_Extract provided_.

When you get hit by a pitch: “Don’t rub it, people will think you’re hurt.”
References to Real Baseball
Ha! No. Why are we still doing this?
Age inappropriate things kids do and say:
Terry: “Do you like video games?” Dudley: “Are you hitting on me, Coach?”
Danny still has a stuffed bear named “Mr. Cuddles” that he lends to Dudley when the latter says how much he misses his dad tucking him in and giving him a stuffed animal to “snuggle.” These boys are roughly 10.
“If you have to ask about Dong, then you’re already dead.”
Life lessons learned through baseball:
“Pain is temporary; crying hurts you for the rest of your life.”
Continuity problems:
We not only get Looney Tunes sound effects, but cartoon interludes for the first time in the series. It’s just jarringly terrible.
How many teams does Dick coach? I feel like this is his third. No, I’m not going to go back and check.
Terry buys one pizza for 20 kids.
A paintball party in Chicago for 10 players is $350. How in God’s name is Terry on the hook for two grand?
I might be wrong, but I don’t remember James Caan having this facial hair before. Regardless, it shouldn’t be allowed to exist in real life:
Quotes that sum up this series:
Cannon: “Hold it, whadija bring the fat kid home for? I only made food for 40.” Danny: “His name is Dudley, Cannon.”
Terry: “I am a complete failure as a parent.” Cannon: “No argument there.”
Final Verdict:
We have reached a new bottom. I’m not even talking about the supposed comedy, none of which garnered even the slightest laugh from me, but in the spiritual bankruptcy of this series. The second episode features two mothers fighting for control over their kids’ birthdays, with one mother actively mocking the other’s poverty and behaving horrifically insensitively to her supposed friend’s financial limitations, and the mocked mom having to apologize by literally saying “I acted like a complete jerk because of my lack of money.”

_Data excerpts_.
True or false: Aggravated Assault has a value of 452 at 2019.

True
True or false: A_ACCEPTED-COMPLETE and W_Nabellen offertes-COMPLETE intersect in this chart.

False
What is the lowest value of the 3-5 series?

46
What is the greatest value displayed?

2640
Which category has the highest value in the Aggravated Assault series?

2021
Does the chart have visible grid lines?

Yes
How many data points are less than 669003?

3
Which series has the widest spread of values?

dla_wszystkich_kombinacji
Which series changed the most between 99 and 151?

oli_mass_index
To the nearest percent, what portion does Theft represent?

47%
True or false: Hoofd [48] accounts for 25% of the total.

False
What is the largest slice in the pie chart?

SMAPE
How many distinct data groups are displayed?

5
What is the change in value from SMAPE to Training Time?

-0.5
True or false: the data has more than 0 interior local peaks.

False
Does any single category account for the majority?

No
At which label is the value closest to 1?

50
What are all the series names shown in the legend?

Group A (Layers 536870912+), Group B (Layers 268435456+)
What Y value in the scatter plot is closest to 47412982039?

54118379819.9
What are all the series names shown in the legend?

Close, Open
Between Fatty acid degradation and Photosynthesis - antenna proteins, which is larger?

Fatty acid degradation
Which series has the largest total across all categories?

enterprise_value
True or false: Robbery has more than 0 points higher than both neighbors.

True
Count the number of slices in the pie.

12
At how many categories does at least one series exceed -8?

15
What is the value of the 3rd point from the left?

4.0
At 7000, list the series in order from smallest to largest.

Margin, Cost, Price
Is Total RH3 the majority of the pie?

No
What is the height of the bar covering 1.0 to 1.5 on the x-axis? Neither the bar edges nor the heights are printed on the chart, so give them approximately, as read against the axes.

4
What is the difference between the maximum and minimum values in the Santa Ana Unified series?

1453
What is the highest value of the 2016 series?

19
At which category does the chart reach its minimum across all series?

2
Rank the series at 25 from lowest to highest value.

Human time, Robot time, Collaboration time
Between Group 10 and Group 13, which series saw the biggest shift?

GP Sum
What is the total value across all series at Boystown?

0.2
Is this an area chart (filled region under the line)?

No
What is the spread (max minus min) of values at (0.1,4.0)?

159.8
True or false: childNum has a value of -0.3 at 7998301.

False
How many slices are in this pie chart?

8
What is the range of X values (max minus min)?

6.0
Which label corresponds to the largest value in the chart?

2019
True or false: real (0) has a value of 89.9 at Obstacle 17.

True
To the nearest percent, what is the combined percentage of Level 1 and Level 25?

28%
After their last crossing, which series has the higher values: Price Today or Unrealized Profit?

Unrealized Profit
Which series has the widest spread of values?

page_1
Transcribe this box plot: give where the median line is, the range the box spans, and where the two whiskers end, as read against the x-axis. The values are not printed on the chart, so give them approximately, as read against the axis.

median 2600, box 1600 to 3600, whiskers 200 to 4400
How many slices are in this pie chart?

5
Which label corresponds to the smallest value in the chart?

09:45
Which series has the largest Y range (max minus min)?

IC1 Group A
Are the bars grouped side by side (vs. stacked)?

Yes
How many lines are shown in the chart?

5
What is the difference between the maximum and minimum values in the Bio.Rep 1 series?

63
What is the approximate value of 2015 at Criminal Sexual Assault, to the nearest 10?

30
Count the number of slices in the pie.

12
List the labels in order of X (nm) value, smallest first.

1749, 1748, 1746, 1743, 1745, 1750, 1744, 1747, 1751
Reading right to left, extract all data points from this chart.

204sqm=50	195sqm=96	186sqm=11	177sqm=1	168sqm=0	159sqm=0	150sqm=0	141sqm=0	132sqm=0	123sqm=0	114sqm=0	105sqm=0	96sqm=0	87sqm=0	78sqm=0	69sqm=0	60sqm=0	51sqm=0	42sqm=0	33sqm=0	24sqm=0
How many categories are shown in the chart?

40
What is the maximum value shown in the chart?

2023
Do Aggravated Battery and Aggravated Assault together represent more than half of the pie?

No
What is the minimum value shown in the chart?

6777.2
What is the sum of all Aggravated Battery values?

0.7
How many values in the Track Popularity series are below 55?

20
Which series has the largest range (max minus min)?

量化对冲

_Required action_. Please carry on the baseball series review from the point where it stops. The lines have no connection to the baseball series review.

_Response area_.
Then, the bullied child gets his revenge by literally shooting his tormenters, which might not have raised an eyebrow 15 years ago, but that is an unconscionably poor resolution in a world that has seen so many, many tragic mass shootings by disaffected and/or deranged people. If I didn’t already hate this show for so many reasons, this episode alone would have been enough to persuade me that it is unbelievably out of touch with what is funny and what is acceptable in modern culture. I hope the people responsible for writing and producing this episode are forced to toil forever doing rewrites of Asylum scripts because Tara Reid, Lorenzo Lamas, and Stephen Dorff don’t like their dialogue, never feeling fulfilled by the work they do ever again. They don’t deserve to be happy.
At least we only have five more of these to go.
Mike Bates co-founded The Platoon Advantage, and has written for many other baseball websites, including NotGraphs (rest in peace) and The Score. Currently, he writes for Baseball Prospectus and co-hosts the podcast This Week In Baseball History. His favorite word is paradigm. Follow him on Twitter @MikeBatesSBN.
How do shows this awful continue to get thought up, approved, written and produced year after year? My gosh…
The major networks are continually losing viewers to online and premium network, which means their profits are decreasing, which means that they can no longer afford to buy good shows, which means they resort to buying shitty shows like this, which means they lose more viewers. It’s a vicious cycle, which is quite similar to the plight of the U.S. Postal Service.